_Records shown:_

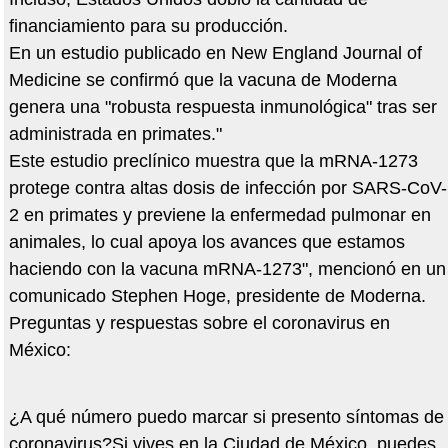
financiamiento para su producción.
En un estudio publicado en New England Journal of
Medicine se confirmó que la vacuna de Moderna
genera una "robusta respuesta inmunológica" tras ser
administrada en primates."
Este estudio preclínico muestra que la mRNA-1273
protege contra altas dosis de infección por SARS-CoV-
2 en primates y previene la enfermedad pulmonar en
animales, lo cual apoya los avances que estamos
haciendo con la vacuna mRNA-1273", mencionó en un
comunicado Stephen Hoge, presidente de Moderna.
Preguntas y respuestas sobre el coronavirus en
México:
¿A qué número puedo marcar si presento síntomas de
coronavirus?Si vives en la Ciudad de México, puedes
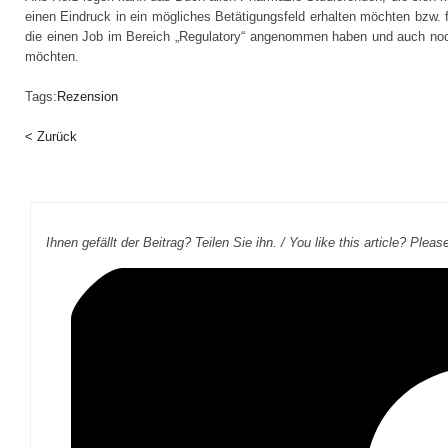
einen Eindruck in ein mögliches Betätigungsfeld erhalten möchten bzw. 
die einen Job im Bereich „Regulatory“ angenommen haben und auch no
möchten.
Tags:
Rezension
< Zurück
Ihnen gefällt der Beitrag? Teilen Sie ihn. / You like this article? Pleas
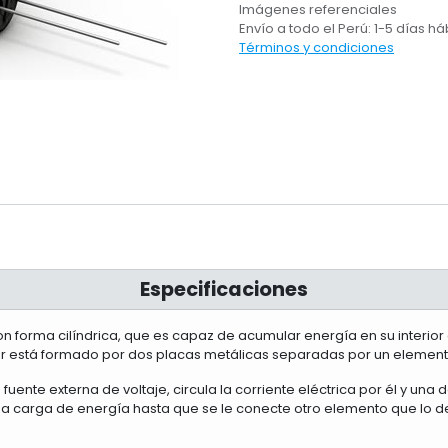
Imágenes referenciales
Envío a todo el Perú: 1-5 días há
Términos y condiciones
Especificaciones
on forma cilíndrica, que es capaz de acumular energía en su interior
está formado por dos placas metálicas separadas por un elemento
nte externa de voltaje, circula la corriente eléctrica por él y una 
 carga de energía hasta que se le conecte otro elemento que lo d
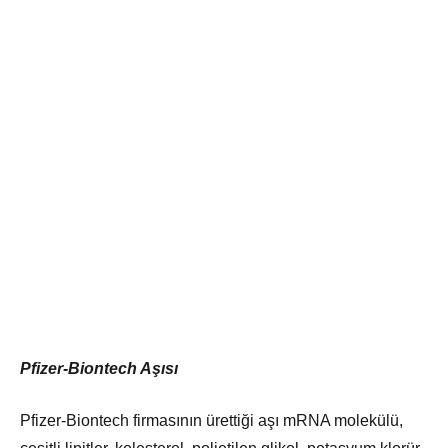
Pfizer-Biontech Aşısı
Pfizer-Biontech firmasının ürettiği aşı mRNA molekülü,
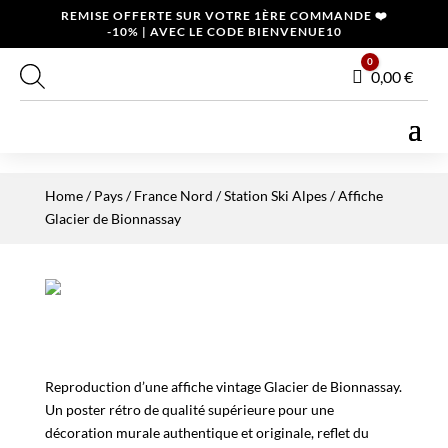
REMISE OFFERTE SUR VOTRE 1ÈRE COMMANDE ❤️
-10% | AVEC LE CODE BIENVENUE10
0
Panier
0,00
€
Home
/
Pays
/
France Nord
/
Station Ski Alpes
/ Affiche
Glacier de Bionnassay
Reproduction d’une affiche vintage Glacier de Bionnassay.
Un poster rétro de qualité supérieure pour une
décoration murale authentique et originale, reflet du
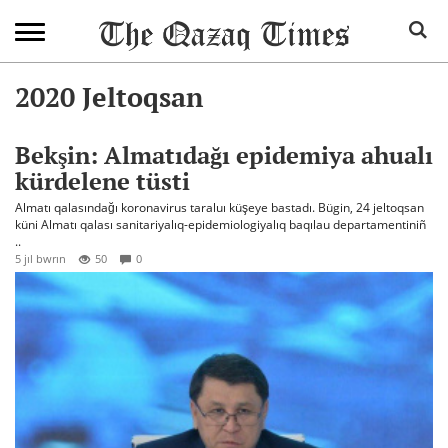
2020 Jeltoqsan
Bekşin: Almatıdağı epidemiya ahualı
kürdelene tüsti
Almatı qalasındağı koronavirus taraluı küşeye bastadı. Bügin, 24 jeltoqsan
küni Almatı qalası sanitariyalıq-epidemiologiyalıq baqılau departamentiniñ
..
5 jıl bwrın
50
0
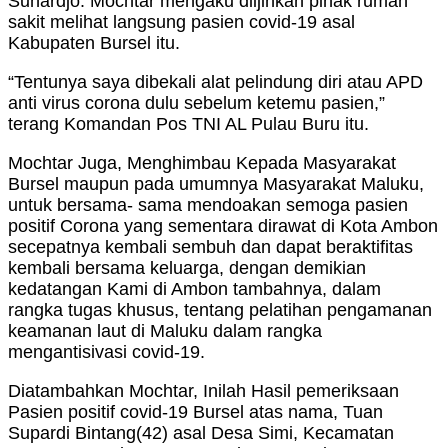
Suhardjo. Mochtar mengaku diijinkan pihak rumah
sakit melihat langsung pasien covid-19 asal
Kabupaten Bursel itu.
“Tentunya saya dibekali alat pelindung diri atau APD
anti virus corona dulu sebelum ketemu pasien,”
terang Komandan Pos TNI AL Pulau Buru itu.
Mochtar Juga, Menghimbau Kepada Masyarakat
Bursel maupun pada umumnya Masyarakat Maluku,
untuk bersama- sama mendoakan semoga pasien
positif Corona yang sementara dirawat di Kota Ambon
secepatnya kembali sembuh dan dapat beraktifitas
kembali bersama keluarga, dengan demikian
kedatangan Kami di Ambon tambahnya, dalam
rangka tugas khusus, tentang pelatihan pengamanan
keamanan laut di Maluku dalam rangka
mengantisivasi covid-19.
Diatambahkan Mochtar, Inilah Hasil pemeriksaan
Pasien positif covid-19 Bursel atas nama, Tuan
Supardi Bintang(42) asal Desa Simi, Kecamatan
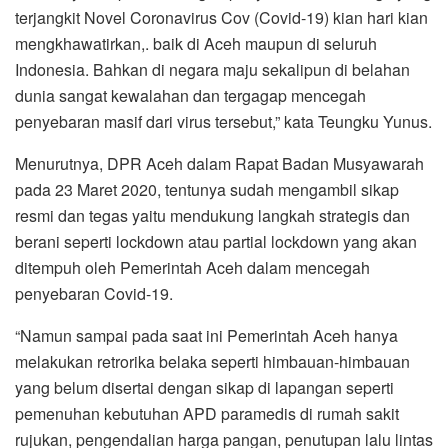
o
r
p
a
terjangkit Novel Coronavirus Cov (Covid-19) kian hari kian
k
p
m
mengkhawatirkan,. baik di Aceh maupun di seluruh
Indonesia. Bahkan di negara maju sekalipun di belahan
dunia sangat kewalahan dan tergagap mencegah
penyebaran masif dari virus tersebut,” kata Teungku Yunus.
Menurutnya, DPR Aceh dalam Rapat Badan Musyawarah
pada 23 Maret 2020, tentunya sudah mengambil sikap
resmi dan tegas yaitu mendukung langkah strategis dan
berani seperti lockdown atau partial lockdown yang akan
ditempuh oleh Pemerintah Aceh dalam mencegah
penyebaran Covid-19.
“Namun sampai pada saat ini Pemerintah Aceh hanya
melakukan retrorika belaka seperti himbauan-himbauan
yang belum disertai dengan sikap di lapangan seperti
pemenuhan kebutuhan APD paramedis di rumah sakit
rujukan, pengendalian harga pangan, penutupan lalu lintas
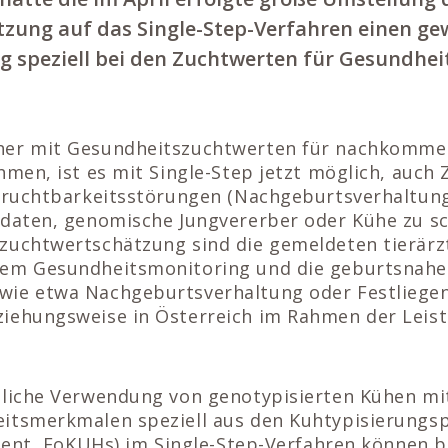
zung auf das Single-Step-Verfahren einen ge
g speziell bei den Zuchtwerten für Gesundhe
her mit Gesundheitszuchtwerten für nachkomme
hmen, ist es mit Single-Step jetzt möglich, auch
 Fruchtbarkeitsstörungen (Nachgeburtsverhaltung
idaten, genomische Jungvererber oder Kühe zu sc
zuchtwertschätzung sind die gemeldeten tierärz
dem Gesundheitsmonitoring und die geburtsnah
ie etwa Nachgeburtsverhaltung oder Festliegen,
iehungsweise in Österreich im Rahmen der Leist
zliche Verwendung von genotypisierten Kühen mi
eitsmerkmalen speziell aus den Kuhtypisierung
cient, FoKUHs) im Single-Step-Verfahren können 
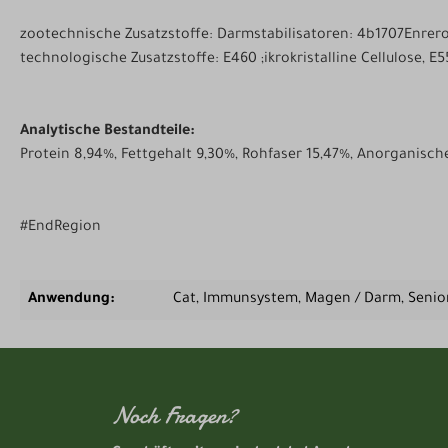
zootechnische Zusatzstoffe: Darmstabilisatoren: 4b1707Enrer
technologische Zusatzstoffe: E460 ;ikrokristalline Cellulose, E
Analytische Bestandteile:
Protein 8,94%, Fettgehalt 9,30%, Rohfaser 15,47%, Anorganische
#EndRegion
Anwendung:
Cat
, Immunsystem
, Magen / Darm
, Senio
Noch Fragen?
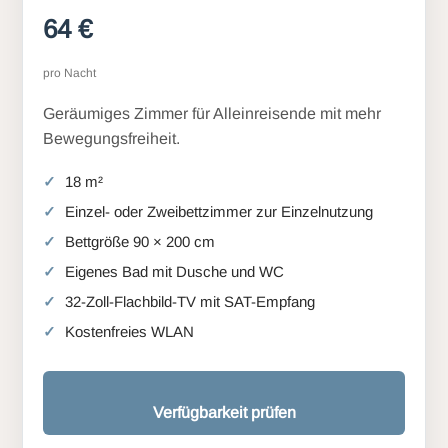
64 €
pro Nacht
Geräumiges Zimmer für Alleinreisende mit mehr
Bewegungsfreiheit.
18 m²
Einzel- oder Zweibettzimmer zur Einzelnutzung
Bettgröße 90 × 200 cm
Eigenes Bad mit Dusche und WC
32-Zoll-Flachbild-TV mit SAT-Empfang
Kostenfreies WLAN
Verfügbarkeit prüfen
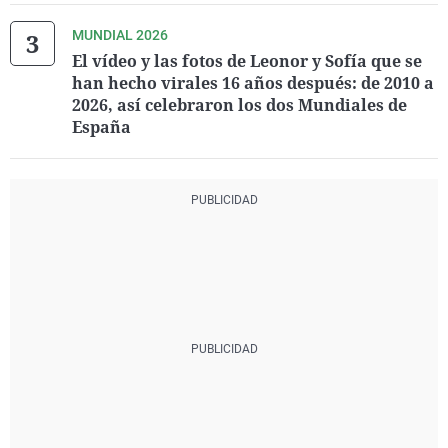
MUNDIAL 2026
El vídeo y las fotos de Leonor y Sofía que se
han hecho virales 16 años después: de 2010 a
2026, así celebraron los dos Mundiales de
España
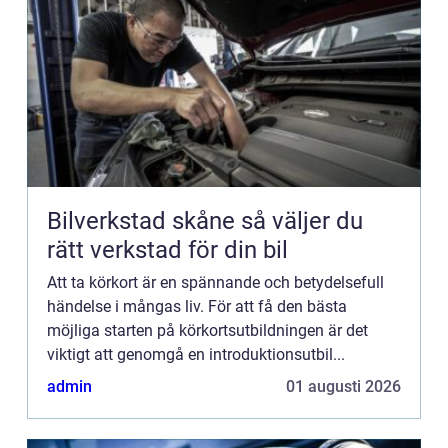
Bilverkstad skåne så väljer du
rätt verkstad för din bil
Att ta körkort är en spännande och betydelsefull
händelse i mångas liv. För att få den bästa
möjliga starten på körkortsutbildningen är det
viktigt att genomgå en introduktionsutbil...
admin
01 augusti 2026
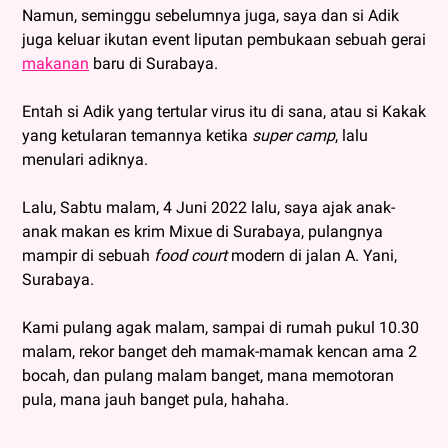
Namun, seminggu sebelumnya juga, saya dan si Adik
juga keluar ikutan event liputan pembukaan sebuah gerai
makanan
baru di Surabaya.
Entah si Adik yang tertular virus itu di sana, atau si Kakak
yang ketularan temannya ketika
super camp
, lalu
menulari adiknya.
Lalu, Sabtu malam, 4 Juni 2022 lalu, saya ajak anak-
anak makan es krim Mixue di Surabaya, pulangnya
mampir di sebuah
food court
modern di jalan A. Yani,
Surabaya.
Kami pulang agak malam, sampai di rumah pukul 10.30
malam, rekor banget deh mamak-mamak kencan ama 2
bocah, dan pulang malam banget, mana memotoran
pula, mana jauh banget pula, hahaha.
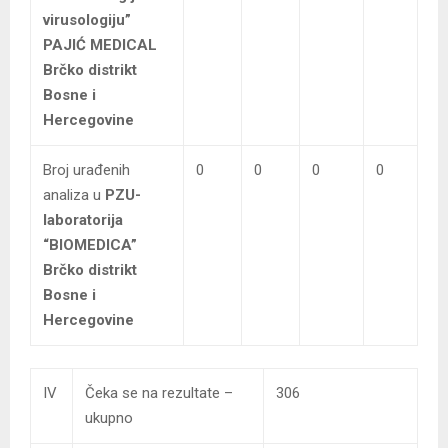
virusologiju”
PAJIĆ MEDICAL
Brčko distrikt
Bosne i
Hercegovine
Broj urađenih
0
0
0
0
analiza u
PZU-
laboratorija
“BIOMEDICA”
Brčko distrikt
Bosne i
Hercegovine
IV
Čeka se na rezultate –
306
ukupno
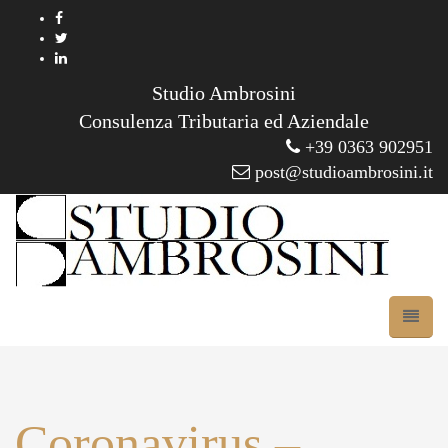
Studio Ambrosini
Consulenza Tributaria ed Aziendale
+39 0363 902951
post@studioambrosini.it
Coronavirus –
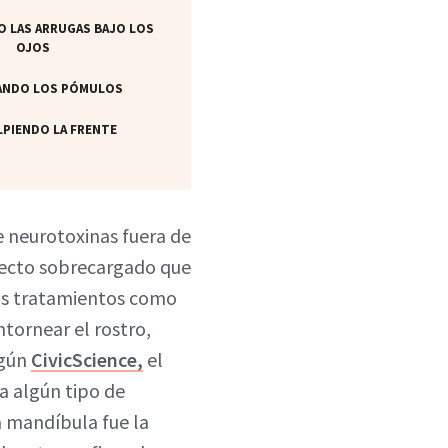
O LAS ARRUGAS BAJO LOS
OJOS
ZANDO LOS PÓMULOS
LPIENDO LA FRENTE
e neurotoxinas fuera de
specto sobrecargado que
 los tratamientos como
tornear el rostro,
egún
CivicScience,
el
a algún tipo de
a mandíbula fue la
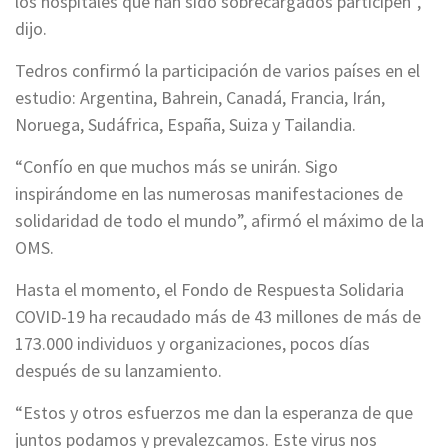
los hospitales que han sido sobrecargados participen”,
dijo.
Tedros confirmó la participación de varios países en el
estudio: Argentina, Bahrein, Canadá, Francia, Irán,
Noruega, Sudáfrica, España, Suiza y Tailandia.
“Confío en que muchos más se unirán. Sigo
inspirándome en las numerosas manifestaciones de
solidaridad de todo el mundo”, afirmó el máximo de la
OMS.
Hasta el momento, el Fondo de Respuesta Solidaria
COVID-19 ha recaudado más de 43 millones de más de
173.000 individuos y organizaciones, pocos días
después de su lanzamiento.
“Estos y otros esfuerzos me dan la esperanza de que
juntos podamos y prevalezcamos. Este virus nos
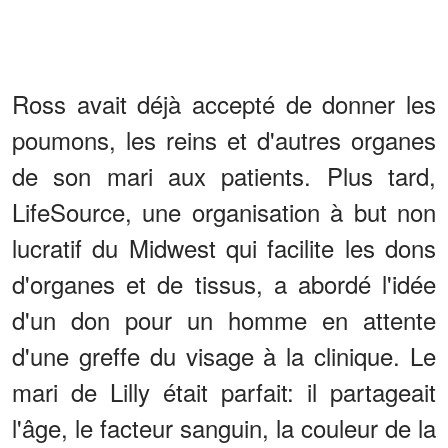
Ross avait déjà accepté de donner les
poumons, les reins et d'autres organes
de son mari aux patients. Plus tard,
LifeSource, une organisation à but non
lucratif du Midwest qui facilite les dons
d'organes et de tissus, a abordé l'idée
d'un don pour un homme en attente
d'une greffe du visage à la clinique. Le
mari de Lilly était parfait: il partageait
l'âge, le facteur sanguin, la couleur de la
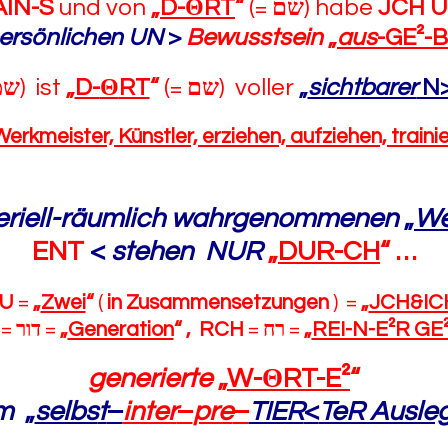
AIN-S
und von
„
D-
Θ
RT
“
(=
שם
) habe
JCH 
ersönlichen
UN
>
Bewusstsein
„
aus
-GE²-B
שמ
) ist
„
D-
Θ
RT
“
(=
שם
) voller
„
sichtbarer
N
Werkmeister, Künstler, erziehen, aufziehen, traini
riell-räumlich
wahrgenommenen
„
We
ENT
<
stehen
NUR
„
DUR-CH
“
…
U
=
„
Zwei
“
(
in Zusammensetzungen
) =
„
JCH&IC
=
דור
=
„
Generation
“
, RCH
=
רח
=
„
REI-N-E²R GE
generierte
„
W-
Θ
RT-E²
“
m
„
selbs
t
–
inter
–
pre
–
TIER
<
TeR Ausle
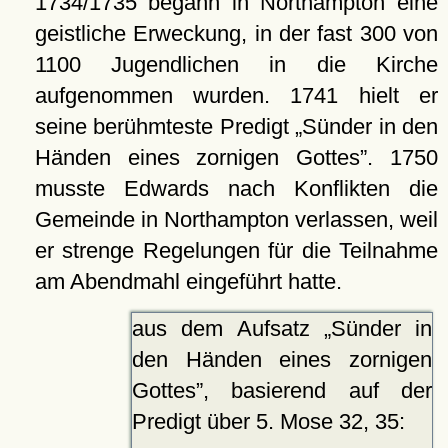
1734/1735 begann in Northampton eine
geistliche Erweckung, in der fast 300 von
1100 Jugendlichen in die Kirche
aufgenommen wurden. 1741 hielt er
seine berühmteste Predigt
Sünder in den
Händen eines zornigen Gottes
. 1750
musste Edwards nach Konflikten die
Gemeinde in Northampton verlassen, weil
er strenge Regelungen für die Teilnahme
am Abendmahl eingeführt hatte.
aus dem Aufsatz
Sünder in
den Händen eines zornigen
Gottes
, basierend auf der
Predigt über 5. Mose 32, 35:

_Directions for this task:_ Present each line from the listing that holds the string "lalu".

_Worked solution:_
rujukan, pengendalian harga pangan, penutupan lalu lintas
, lalu
Lalu, Sabtu malam, 4 Juni 2022 lalu, saya ajak anak-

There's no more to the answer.